TASK OBJECTIVE -
Only the lines from the opening of the material through the line bearing "40: (84, 221, 0.57)" should be reproduced, exactly and without pictures.

DATASET -
===
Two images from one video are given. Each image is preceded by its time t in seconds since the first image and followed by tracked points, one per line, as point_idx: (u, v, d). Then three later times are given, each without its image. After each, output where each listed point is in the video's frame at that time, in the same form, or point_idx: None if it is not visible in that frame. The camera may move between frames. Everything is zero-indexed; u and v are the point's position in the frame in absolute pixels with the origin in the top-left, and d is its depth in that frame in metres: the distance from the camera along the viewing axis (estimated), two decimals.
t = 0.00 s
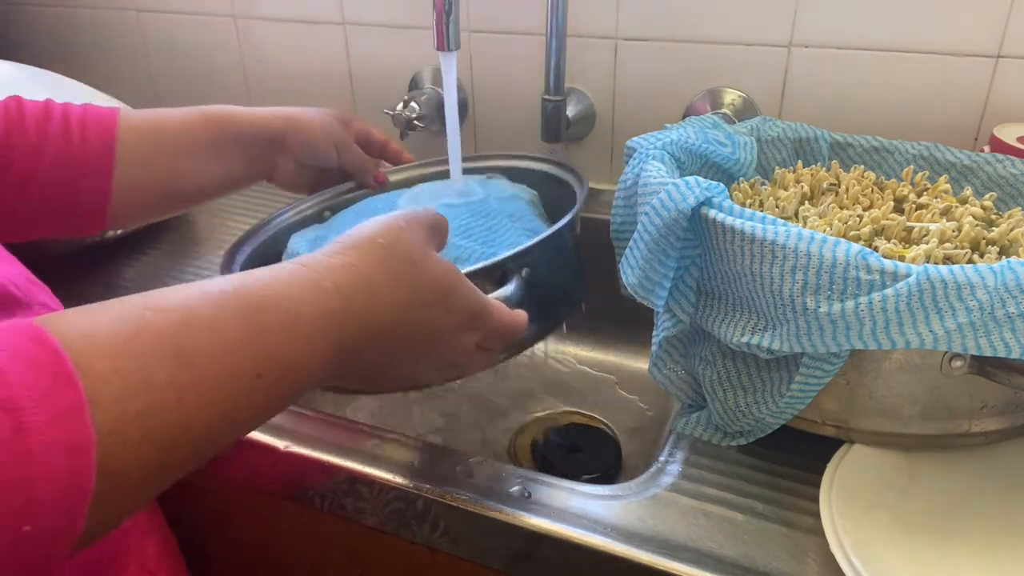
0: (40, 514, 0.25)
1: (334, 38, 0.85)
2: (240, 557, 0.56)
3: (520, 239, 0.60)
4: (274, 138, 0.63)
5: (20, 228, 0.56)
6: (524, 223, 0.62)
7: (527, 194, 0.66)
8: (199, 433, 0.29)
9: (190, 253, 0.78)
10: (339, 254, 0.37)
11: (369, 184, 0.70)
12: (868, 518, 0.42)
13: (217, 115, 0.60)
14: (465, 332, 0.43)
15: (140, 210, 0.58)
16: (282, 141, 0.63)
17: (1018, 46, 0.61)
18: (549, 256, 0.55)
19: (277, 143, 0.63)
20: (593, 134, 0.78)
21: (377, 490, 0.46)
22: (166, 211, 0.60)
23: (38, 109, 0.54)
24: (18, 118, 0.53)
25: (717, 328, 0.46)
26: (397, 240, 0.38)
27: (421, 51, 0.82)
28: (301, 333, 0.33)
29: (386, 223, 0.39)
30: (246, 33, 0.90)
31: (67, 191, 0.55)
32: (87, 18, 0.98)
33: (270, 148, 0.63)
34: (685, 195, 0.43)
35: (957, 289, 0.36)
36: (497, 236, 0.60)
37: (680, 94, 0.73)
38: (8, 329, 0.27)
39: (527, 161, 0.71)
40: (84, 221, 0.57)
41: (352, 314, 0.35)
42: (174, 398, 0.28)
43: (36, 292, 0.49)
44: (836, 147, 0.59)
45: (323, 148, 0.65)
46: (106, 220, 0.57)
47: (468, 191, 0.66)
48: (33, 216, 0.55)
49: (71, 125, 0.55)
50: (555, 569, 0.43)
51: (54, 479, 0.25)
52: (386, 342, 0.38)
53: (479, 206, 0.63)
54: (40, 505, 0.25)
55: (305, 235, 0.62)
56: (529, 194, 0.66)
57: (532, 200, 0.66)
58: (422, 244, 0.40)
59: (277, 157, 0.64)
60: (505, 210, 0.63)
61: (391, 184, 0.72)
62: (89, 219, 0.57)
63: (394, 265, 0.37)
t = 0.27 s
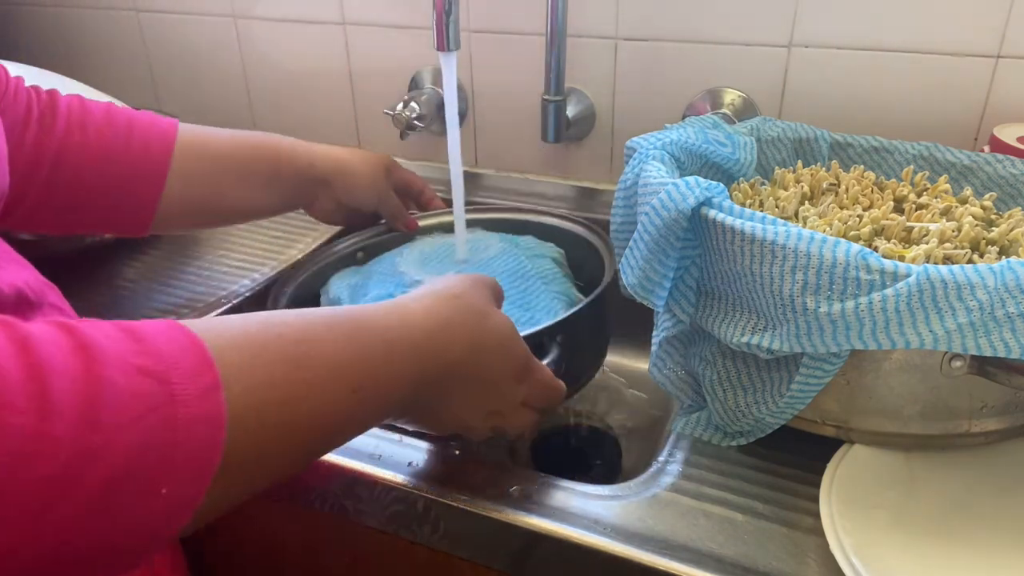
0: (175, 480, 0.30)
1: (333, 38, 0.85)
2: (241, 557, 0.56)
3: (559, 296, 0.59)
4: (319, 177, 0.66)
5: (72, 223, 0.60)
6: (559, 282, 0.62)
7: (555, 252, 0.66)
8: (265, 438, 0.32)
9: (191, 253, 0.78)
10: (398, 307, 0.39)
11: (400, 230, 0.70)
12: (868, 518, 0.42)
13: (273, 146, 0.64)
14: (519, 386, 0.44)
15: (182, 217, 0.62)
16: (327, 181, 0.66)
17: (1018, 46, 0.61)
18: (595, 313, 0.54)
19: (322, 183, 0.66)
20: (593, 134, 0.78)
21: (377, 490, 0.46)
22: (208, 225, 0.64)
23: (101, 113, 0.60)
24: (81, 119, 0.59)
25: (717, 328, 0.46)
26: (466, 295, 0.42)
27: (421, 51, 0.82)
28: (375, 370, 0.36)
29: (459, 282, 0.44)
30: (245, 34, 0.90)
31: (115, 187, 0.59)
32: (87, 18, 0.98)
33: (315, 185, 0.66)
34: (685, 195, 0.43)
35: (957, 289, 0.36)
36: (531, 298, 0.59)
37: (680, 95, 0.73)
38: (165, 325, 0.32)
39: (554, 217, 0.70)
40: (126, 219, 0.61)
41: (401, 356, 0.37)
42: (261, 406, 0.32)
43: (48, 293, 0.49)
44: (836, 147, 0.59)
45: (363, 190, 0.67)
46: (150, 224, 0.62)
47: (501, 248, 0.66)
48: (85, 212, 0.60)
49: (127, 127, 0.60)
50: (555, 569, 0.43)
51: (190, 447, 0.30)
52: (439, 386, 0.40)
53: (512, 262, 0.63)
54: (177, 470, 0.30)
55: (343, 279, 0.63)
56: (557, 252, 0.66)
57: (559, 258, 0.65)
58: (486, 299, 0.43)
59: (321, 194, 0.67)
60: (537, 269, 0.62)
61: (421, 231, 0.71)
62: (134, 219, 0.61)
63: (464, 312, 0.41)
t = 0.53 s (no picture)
0: (269, 434, 0.32)
1: (333, 38, 0.85)
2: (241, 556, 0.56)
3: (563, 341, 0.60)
4: (327, 210, 0.68)
5: (88, 233, 0.61)
6: (563, 322, 0.62)
7: (553, 285, 0.66)
8: (322, 414, 0.34)
9: (191, 253, 0.78)
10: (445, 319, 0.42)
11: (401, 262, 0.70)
12: (868, 519, 0.42)
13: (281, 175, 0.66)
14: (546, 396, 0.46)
15: (193, 235, 0.63)
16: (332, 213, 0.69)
17: (1018, 47, 0.61)
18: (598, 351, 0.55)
19: (328, 214, 0.69)
20: (593, 134, 0.78)
21: (376, 491, 0.46)
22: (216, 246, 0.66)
23: (123, 127, 0.60)
24: (103, 131, 0.60)
25: (717, 327, 0.46)
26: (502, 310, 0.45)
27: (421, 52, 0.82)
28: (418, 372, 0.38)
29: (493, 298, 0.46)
30: (245, 34, 0.90)
31: (135, 202, 0.60)
32: (87, 18, 0.98)
33: (321, 216, 0.69)
34: (685, 195, 0.43)
35: (957, 289, 0.36)
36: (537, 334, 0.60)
37: (678, 96, 0.73)
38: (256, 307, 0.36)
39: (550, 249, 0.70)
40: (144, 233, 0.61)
41: (442, 360, 0.39)
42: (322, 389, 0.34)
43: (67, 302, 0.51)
44: (836, 147, 0.59)
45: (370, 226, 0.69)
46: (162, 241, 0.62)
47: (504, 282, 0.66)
48: (101, 223, 0.60)
49: (149, 143, 0.61)
50: (556, 570, 0.43)
51: (281, 408, 0.32)
52: (476, 389, 0.42)
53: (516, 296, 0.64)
54: (268, 429, 0.32)
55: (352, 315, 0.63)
56: (556, 285, 0.67)
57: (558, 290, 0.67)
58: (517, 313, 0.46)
59: (325, 223, 0.69)
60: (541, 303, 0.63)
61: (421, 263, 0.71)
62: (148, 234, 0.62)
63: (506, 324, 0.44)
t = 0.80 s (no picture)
0: (247, 471, 0.32)
1: (334, 38, 0.85)
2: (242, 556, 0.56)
3: (553, 328, 0.59)
4: (317, 164, 0.66)
5: (79, 225, 0.61)
6: (557, 311, 0.61)
7: (550, 269, 0.65)
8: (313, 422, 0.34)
9: (191, 253, 0.78)
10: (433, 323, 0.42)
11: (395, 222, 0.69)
12: (868, 519, 0.42)
13: (272, 138, 0.65)
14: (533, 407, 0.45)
15: (187, 212, 0.63)
16: (322, 170, 0.67)
17: (1018, 47, 0.61)
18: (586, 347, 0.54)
19: (319, 170, 0.67)
20: (593, 134, 0.78)
21: (377, 492, 0.46)
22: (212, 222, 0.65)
23: (100, 115, 0.61)
24: (83, 121, 0.60)
25: (717, 328, 0.46)
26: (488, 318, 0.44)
27: (421, 52, 0.82)
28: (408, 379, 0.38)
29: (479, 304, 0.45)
30: (245, 34, 0.90)
31: (122, 191, 0.60)
32: (88, 18, 0.98)
33: (312, 172, 0.67)
34: (685, 195, 0.43)
35: (957, 289, 0.36)
36: (530, 318, 0.59)
37: (678, 96, 0.73)
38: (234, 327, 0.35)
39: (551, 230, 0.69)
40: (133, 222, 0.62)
41: (430, 363, 0.39)
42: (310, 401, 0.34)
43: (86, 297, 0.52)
44: (836, 147, 0.59)
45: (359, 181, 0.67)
46: (157, 224, 0.63)
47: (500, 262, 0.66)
48: (95, 216, 0.61)
49: (127, 129, 0.61)
50: (556, 569, 0.43)
51: (260, 443, 0.32)
52: (461, 397, 0.41)
53: (512, 278, 0.63)
54: (246, 465, 0.32)
55: (343, 271, 0.63)
56: (552, 269, 0.65)
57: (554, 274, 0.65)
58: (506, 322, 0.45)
59: (317, 181, 0.68)
60: (537, 289, 0.62)
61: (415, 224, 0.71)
62: (141, 221, 0.62)
63: (490, 335, 0.43)
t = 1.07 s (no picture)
0: (177, 482, 0.30)
1: (334, 38, 0.85)
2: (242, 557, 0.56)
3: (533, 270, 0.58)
4: (291, 112, 0.66)
5: (53, 210, 0.59)
6: (537, 254, 0.60)
7: (534, 209, 0.64)
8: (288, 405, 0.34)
9: (191, 253, 0.78)
10: (388, 281, 0.41)
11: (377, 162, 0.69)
12: (868, 519, 0.42)
13: (243, 91, 0.64)
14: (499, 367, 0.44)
15: (169, 184, 0.62)
16: (298, 114, 0.66)
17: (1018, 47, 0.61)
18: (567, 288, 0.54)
19: (294, 117, 0.66)
20: (593, 134, 0.78)
21: (376, 492, 0.46)
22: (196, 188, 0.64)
23: (62, 93, 0.58)
24: (44, 100, 0.57)
25: (717, 328, 0.46)
26: (448, 283, 0.41)
27: (421, 51, 0.82)
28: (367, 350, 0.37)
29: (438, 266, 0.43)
30: (245, 34, 0.90)
31: (93, 168, 0.58)
32: (88, 18, 0.98)
33: (288, 122, 0.66)
34: (685, 195, 0.43)
35: (957, 289, 0.36)
36: (511, 257, 0.59)
37: (677, 95, 0.73)
38: (153, 324, 0.33)
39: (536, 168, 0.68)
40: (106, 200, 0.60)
41: (381, 336, 0.37)
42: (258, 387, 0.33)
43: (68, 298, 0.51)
44: (836, 147, 0.59)
45: (339, 130, 0.67)
46: (137, 199, 0.61)
47: (483, 199, 0.65)
48: (70, 199, 0.59)
49: (92, 105, 0.59)
50: (556, 569, 0.43)
51: (190, 454, 0.30)
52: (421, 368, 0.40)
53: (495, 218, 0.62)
54: (175, 478, 0.30)
55: (321, 221, 0.62)
56: (536, 208, 0.64)
57: (538, 214, 0.64)
58: (468, 283, 0.43)
59: (293, 130, 0.67)
60: (519, 230, 0.61)
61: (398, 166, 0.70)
62: (120, 197, 0.60)
63: (450, 300, 0.41)
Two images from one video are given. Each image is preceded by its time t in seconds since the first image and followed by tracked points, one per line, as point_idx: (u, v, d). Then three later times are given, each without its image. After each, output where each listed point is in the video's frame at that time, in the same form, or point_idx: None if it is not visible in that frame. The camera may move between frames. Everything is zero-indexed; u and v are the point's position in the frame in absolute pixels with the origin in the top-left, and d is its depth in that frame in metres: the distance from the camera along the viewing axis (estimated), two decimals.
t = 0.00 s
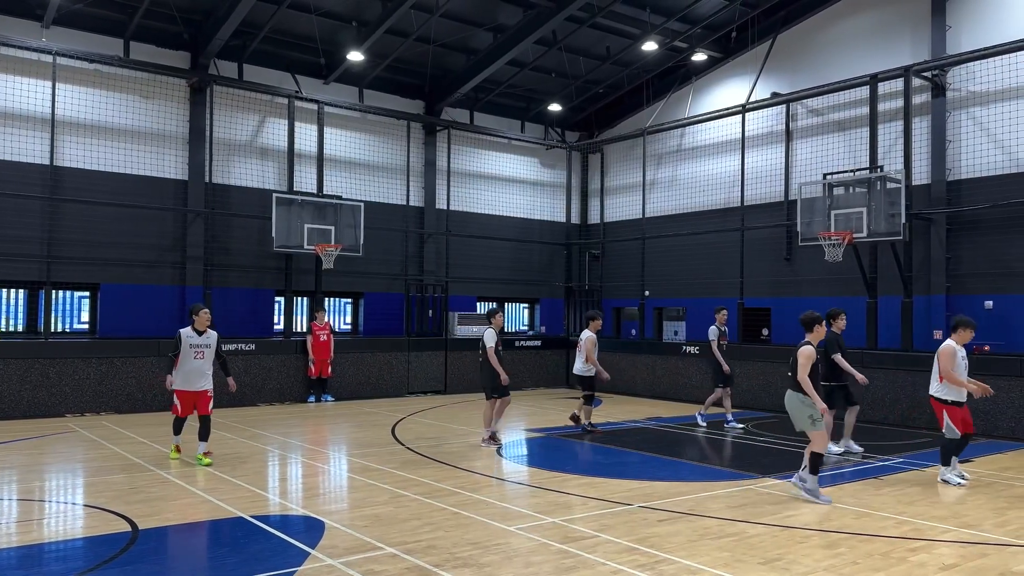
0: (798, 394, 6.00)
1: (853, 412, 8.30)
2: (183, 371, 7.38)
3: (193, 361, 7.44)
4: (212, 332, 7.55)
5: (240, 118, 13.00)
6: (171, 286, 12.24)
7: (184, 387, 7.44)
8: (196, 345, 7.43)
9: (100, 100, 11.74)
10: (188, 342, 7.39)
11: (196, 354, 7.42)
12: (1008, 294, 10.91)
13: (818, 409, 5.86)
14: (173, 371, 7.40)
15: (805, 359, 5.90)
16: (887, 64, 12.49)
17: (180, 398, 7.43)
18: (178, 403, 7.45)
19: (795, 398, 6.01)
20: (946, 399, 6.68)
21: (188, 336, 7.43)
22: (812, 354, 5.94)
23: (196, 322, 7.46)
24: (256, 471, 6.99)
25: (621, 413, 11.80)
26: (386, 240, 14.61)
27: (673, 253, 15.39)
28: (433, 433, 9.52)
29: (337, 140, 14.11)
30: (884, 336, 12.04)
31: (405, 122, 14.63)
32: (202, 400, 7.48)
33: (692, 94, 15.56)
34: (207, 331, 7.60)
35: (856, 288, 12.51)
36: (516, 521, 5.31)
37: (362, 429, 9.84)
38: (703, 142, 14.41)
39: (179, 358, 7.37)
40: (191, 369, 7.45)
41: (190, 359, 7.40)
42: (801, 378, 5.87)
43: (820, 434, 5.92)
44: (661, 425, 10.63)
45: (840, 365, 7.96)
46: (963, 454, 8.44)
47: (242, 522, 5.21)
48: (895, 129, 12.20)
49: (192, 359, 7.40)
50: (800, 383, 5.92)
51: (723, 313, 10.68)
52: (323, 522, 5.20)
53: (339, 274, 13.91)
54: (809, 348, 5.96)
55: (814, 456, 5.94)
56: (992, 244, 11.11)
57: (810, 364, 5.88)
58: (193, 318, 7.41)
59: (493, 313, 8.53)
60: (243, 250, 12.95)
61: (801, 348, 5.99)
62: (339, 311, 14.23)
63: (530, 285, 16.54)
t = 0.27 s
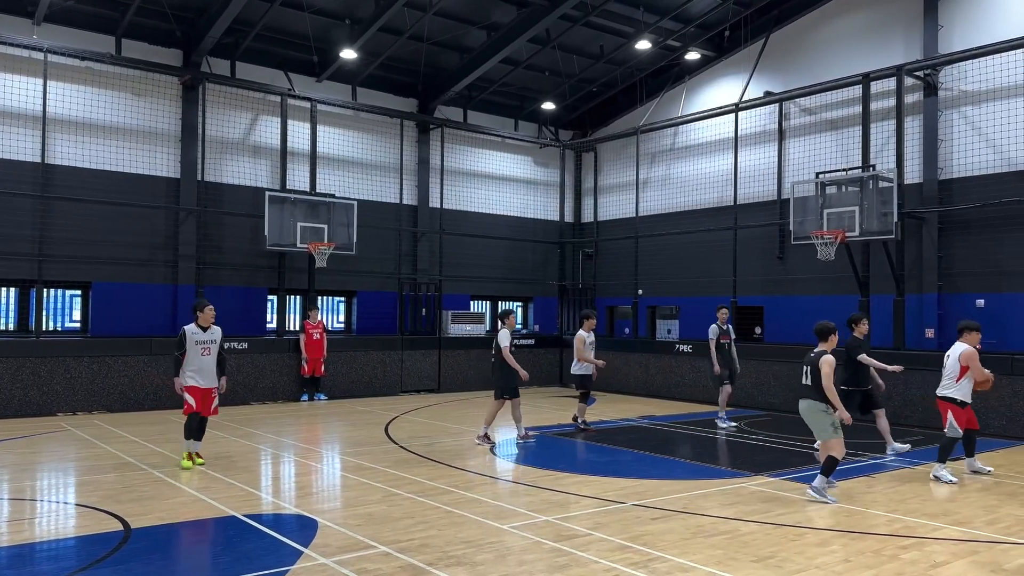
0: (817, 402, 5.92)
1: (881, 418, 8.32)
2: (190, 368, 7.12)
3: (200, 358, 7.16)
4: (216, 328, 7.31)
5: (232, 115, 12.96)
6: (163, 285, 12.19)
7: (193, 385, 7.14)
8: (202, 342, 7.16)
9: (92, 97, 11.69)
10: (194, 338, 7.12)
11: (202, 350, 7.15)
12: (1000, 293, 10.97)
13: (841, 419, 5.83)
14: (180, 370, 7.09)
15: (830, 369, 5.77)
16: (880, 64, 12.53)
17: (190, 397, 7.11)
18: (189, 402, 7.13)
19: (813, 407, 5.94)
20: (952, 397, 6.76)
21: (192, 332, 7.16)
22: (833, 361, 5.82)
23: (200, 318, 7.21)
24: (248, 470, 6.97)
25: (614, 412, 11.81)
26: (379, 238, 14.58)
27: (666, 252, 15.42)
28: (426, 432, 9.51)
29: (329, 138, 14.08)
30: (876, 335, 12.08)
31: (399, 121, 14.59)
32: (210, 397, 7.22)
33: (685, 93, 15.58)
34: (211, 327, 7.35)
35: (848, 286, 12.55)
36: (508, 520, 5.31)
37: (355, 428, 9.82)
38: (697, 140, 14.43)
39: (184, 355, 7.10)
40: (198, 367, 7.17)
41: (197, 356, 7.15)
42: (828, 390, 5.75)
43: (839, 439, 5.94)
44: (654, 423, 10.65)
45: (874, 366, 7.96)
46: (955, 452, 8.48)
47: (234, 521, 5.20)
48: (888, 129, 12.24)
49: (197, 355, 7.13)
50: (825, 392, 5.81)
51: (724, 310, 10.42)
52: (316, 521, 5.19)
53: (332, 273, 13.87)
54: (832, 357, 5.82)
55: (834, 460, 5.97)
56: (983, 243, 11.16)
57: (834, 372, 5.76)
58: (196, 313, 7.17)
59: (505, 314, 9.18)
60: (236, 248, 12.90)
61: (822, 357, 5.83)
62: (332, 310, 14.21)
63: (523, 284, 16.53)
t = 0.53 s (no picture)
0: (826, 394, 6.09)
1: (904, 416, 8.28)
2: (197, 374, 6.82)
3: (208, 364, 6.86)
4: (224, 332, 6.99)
5: (228, 117, 12.93)
6: (159, 285, 12.17)
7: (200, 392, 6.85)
8: (211, 346, 6.87)
9: (87, 97, 11.66)
10: (202, 344, 6.81)
11: (210, 356, 6.85)
12: (995, 294, 11.01)
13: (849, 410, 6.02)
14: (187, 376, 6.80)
15: (840, 361, 5.98)
16: (875, 64, 12.56)
17: (197, 405, 6.82)
18: (196, 411, 6.84)
19: (823, 400, 6.10)
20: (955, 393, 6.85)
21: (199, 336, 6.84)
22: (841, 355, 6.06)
23: (207, 322, 6.86)
24: (244, 471, 6.95)
25: (610, 413, 11.83)
26: (375, 240, 14.57)
27: (662, 252, 15.44)
28: (423, 433, 9.52)
29: (326, 139, 14.06)
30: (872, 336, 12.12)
31: (396, 122, 14.60)
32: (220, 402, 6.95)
33: (682, 94, 15.59)
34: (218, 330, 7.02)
35: (844, 287, 12.59)
36: (504, 521, 5.30)
37: (352, 428, 9.82)
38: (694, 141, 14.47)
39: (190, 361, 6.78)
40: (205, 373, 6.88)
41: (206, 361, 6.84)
42: (840, 381, 5.93)
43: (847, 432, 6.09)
44: (651, 424, 10.68)
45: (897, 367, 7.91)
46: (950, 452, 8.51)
47: (229, 522, 5.19)
48: (884, 130, 12.27)
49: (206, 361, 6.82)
50: (834, 383, 6.00)
51: (730, 312, 10.36)
52: (312, 522, 5.18)
53: (328, 274, 13.87)
54: (838, 350, 6.09)
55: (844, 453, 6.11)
56: (978, 244, 11.20)
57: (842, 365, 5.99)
58: (204, 317, 6.82)
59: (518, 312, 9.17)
60: (232, 249, 12.89)
61: (832, 351, 6.06)
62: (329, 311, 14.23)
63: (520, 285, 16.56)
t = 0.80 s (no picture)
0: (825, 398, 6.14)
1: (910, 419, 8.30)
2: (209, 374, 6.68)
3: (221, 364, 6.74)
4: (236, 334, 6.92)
5: (225, 117, 12.91)
6: (155, 285, 12.15)
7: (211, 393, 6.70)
8: (224, 347, 6.78)
9: (83, 97, 11.63)
10: (217, 343, 6.71)
11: (224, 356, 6.74)
12: (990, 294, 11.04)
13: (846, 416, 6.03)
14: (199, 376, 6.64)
15: (835, 367, 6.01)
16: (871, 65, 12.59)
17: (207, 407, 6.67)
18: (205, 413, 6.71)
19: (822, 405, 6.13)
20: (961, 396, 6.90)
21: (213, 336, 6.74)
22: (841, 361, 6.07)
23: (220, 322, 6.79)
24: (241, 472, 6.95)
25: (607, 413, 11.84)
26: (372, 240, 14.56)
27: (659, 253, 15.46)
28: (420, 434, 9.52)
29: (322, 139, 14.05)
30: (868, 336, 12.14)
31: (393, 122, 14.59)
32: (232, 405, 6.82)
33: (678, 95, 15.61)
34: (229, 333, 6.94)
35: (840, 288, 12.62)
36: (500, 521, 5.30)
37: (348, 429, 9.82)
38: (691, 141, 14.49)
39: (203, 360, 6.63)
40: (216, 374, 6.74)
41: (218, 361, 6.72)
42: (832, 387, 5.99)
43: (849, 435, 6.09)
44: (647, 424, 10.70)
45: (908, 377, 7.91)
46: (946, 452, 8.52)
47: (226, 522, 5.18)
48: (880, 131, 12.29)
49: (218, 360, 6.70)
50: (828, 388, 6.06)
51: (729, 312, 10.36)
52: (309, 523, 5.17)
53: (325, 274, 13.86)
54: (839, 356, 6.10)
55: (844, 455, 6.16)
56: (974, 244, 11.23)
57: (838, 371, 6.01)
58: (218, 316, 6.74)
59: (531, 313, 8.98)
60: (229, 249, 12.88)
61: (831, 356, 6.10)
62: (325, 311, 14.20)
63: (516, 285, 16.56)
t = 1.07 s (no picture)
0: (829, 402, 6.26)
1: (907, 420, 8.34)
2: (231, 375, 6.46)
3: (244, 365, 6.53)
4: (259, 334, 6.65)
5: (220, 115, 12.88)
6: (150, 284, 12.12)
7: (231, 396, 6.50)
8: (246, 348, 6.55)
9: (78, 95, 11.59)
10: (239, 344, 6.49)
11: (246, 358, 6.52)
12: (985, 293, 11.07)
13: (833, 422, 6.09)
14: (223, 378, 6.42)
15: (829, 376, 6.02)
16: (867, 65, 12.61)
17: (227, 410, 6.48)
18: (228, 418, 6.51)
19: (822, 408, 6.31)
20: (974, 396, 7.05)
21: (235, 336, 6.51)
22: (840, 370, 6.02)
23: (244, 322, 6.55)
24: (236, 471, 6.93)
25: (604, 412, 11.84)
26: (367, 239, 14.54)
27: (655, 252, 15.47)
28: (416, 433, 9.51)
29: (318, 138, 14.02)
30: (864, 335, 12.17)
31: (389, 121, 14.57)
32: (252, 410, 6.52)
33: (674, 94, 15.62)
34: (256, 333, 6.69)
35: (836, 287, 12.64)
36: (496, 520, 5.30)
37: (344, 428, 9.80)
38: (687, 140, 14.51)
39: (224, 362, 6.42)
40: (238, 376, 6.52)
41: (241, 362, 6.50)
42: (825, 395, 6.04)
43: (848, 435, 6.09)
44: (643, 423, 10.71)
45: (880, 382, 8.20)
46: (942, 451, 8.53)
47: (221, 522, 5.17)
48: (876, 131, 12.31)
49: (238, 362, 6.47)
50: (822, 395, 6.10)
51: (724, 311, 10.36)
52: (305, 522, 5.16)
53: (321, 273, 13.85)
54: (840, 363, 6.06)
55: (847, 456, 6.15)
56: (969, 244, 11.26)
57: (834, 378, 6.01)
58: (240, 317, 6.50)
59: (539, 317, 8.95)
60: (225, 248, 12.86)
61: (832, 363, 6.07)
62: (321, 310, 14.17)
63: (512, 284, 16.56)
===
THE COMPLETED TASK -
Two images from one video are given. Each image is preceded by its time t in seconds since the first image and followed by tracked points, one per line, as point_idx: (u, v, d). Then three later times are given, each without its image. After each, output where each listed point is in the video's frame at that time, in the same form, or point_idx: None if it is not visible in that frame. The camera may move between frames. Everything is zero-indexed; u and v are the point's position in the frame in absolute pixels with the origin in the top-left, and d is its depth in that frame in metres: the distance from the camera along the viewing axis (estimated), two decimals.
t = 0.00 s
0: (40, 514, 0.25)
1: (334, 38, 0.85)
2: (240, 557, 0.56)
3: (520, 239, 0.60)
4: (274, 138, 0.63)
5: (20, 228, 0.56)
6: (524, 223, 0.62)
7: (527, 194, 0.66)
8: (199, 433, 0.29)
9: (190, 253, 0.78)
10: (339, 254, 0.37)
11: (369, 184, 0.70)
12: (868, 518, 0.42)
13: (217, 115, 0.60)
14: (465, 332, 0.43)
15: (140, 210, 0.58)
16: (282, 141, 0.63)
17: (1018, 46, 0.61)
18: (549, 256, 0.55)
19: (277, 143, 0.63)
20: (593, 134, 0.78)
21: (377, 490, 0.46)
22: (166, 211, 0.60)
23: (38, 109, 0.54)
24: (18, 118, 0.53)
25: (717, 328, 0.46)
26: (397, 240, 0.38)
27: (421, 51, 0.82)
28: (301, 333, 0.33)
29: (386, 223, 0.39)
30: (246, 33, 0.90)
31: (67, 191, 0.55)
32: (87, 18, 0.98)
33: (270, 148, 0.63)
34: (685, 195, 0.43)
35: (957, 289, 0.36)
36: (497, 236, 0.60)
37: (680, 94, 0.73)
38: (8, 329, 0.27)
39: (527, 161, 0.71)
40: (84, 221, 0.57)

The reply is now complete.